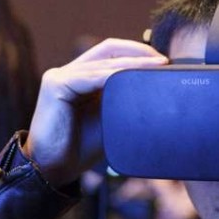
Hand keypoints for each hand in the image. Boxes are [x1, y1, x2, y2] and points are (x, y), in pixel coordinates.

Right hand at [24, 38, 166, 187]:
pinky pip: (92, 76)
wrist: (54, 170)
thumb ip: (124, 101)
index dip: (138, 54)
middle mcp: (69, 72)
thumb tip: (156, 90)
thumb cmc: (80, 149)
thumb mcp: (110, 119)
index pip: (111, 55)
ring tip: (157, 65)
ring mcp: (60, 76)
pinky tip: (134, 76)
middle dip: (139, 51)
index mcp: (81, 79)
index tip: (164, 63)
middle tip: (164, 60)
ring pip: (103, 61)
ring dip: (133, 62)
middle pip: (108, 49)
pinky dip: (115, 75)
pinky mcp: (56, 84)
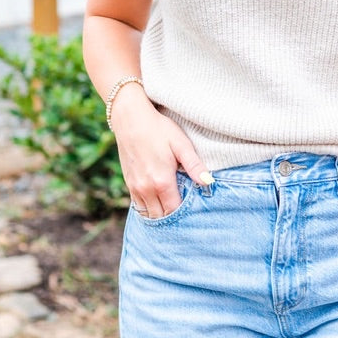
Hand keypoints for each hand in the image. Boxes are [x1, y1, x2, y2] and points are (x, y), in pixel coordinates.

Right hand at [110, 87, 212, 217]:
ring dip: (160, 215)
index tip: (196, 213)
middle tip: (187, 216)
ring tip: (174, 212)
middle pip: (161, 217)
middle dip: (173, 219)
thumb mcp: (181, 144)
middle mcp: (146, 189)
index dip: (186, 215)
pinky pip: (139, 206)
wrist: (130, 119)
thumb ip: (195, 165)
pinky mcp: (129, 184)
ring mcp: (135, 188)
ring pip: (148, 214)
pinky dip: (149, 209)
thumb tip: (209, 182)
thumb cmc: (159, 129)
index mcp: (162, 182)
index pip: (175, 211)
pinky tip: (160, 204)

####

→ EXERCISE REQUIREMENTS: Check each line of the entries above, and show every one holding the word "hand".

→ TASK RESPONSE:
Hand keypoints for each hand in the image. Boxes are [x1, y1, x2, y2] and points are (x, y), in pixel coordinates.
Right hand at [24, 38, 166, 187]:
Hand keypoints for each hand in the image. Boxes are [x1, y1, x2, y2] and points are (x, y), in pixel coordinates.
Right hand at [110, 87, 212, 217]:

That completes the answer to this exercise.